Can someone ELI5? If the salaries are $1M, how can you consider profit to be anything but $200k? How does the profit become $1M?


some_random
That's the change, salaries can no longer be counted against revenue in the same year and has to be amortized. For tax purposes, you now have a profit of $1M (1.2M of revenue - (1M of salary * 0.2)). This makes sense for assets right, if you buy an excavator worth $1M you shouldn't be allowed to count that all against your profit because you still have ~$1M worth of excavator you could sell or something, but it doesn't make sense when applied to salaries.

EDIT: It's actually a little worse than this, you can only amortize 10% on the first year

The 2017 law changed the way software development expenses are counted for tax purposes. 2023 taxes are the first taxes this rule affects.

Details:

https://www.onlycfo.io/p/new-tax-rule-is-terrible-for-softwa...

lesuorac
I mean you might considered a loaded gun to be a gun with bullets in it but by most laws if you hold the bullets in the left hand and the gun in the right hand that's a loaded gun. The law needent be consistent with common understanding.

So, in lets say 2023 your business brings in $1.2M of revenue from a pure-software product. Your net cashflow is $0.2M because you paid $1M to the dev team. Come tax time you have to report a revenue of $1.2M and the maximum allowed expenses are $0.2M so you have to pay taxes on that $1M of profit.

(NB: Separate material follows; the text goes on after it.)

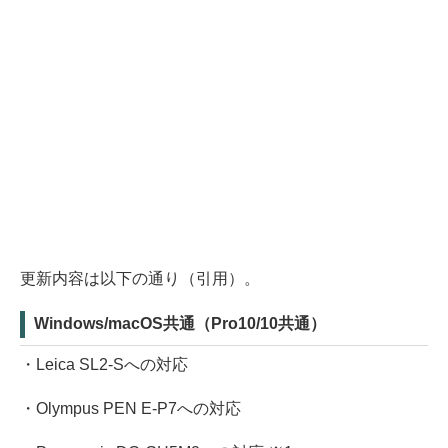
更新内容は以下の通り（引用）。
Windows/macOS共通（Pro10/10共通）
・Leica SL2-Sへの対応
・Olympus PEN E-P7への対応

The reason the maximum allow expenses are $0.2M is because Software is considered R&D now so the expenses towards it (the $1M in salary) _must_ be amortized over 5 years. So if next year you also had $1.2M of revenue and $1M of salaries you'd be paying profit on $1.2 - 2 * ($0.2M) since there's two years of salaries be amortized now.

darth_avocado OP
Well that’s stupid. Shouldn’t eng salaries be part of opex?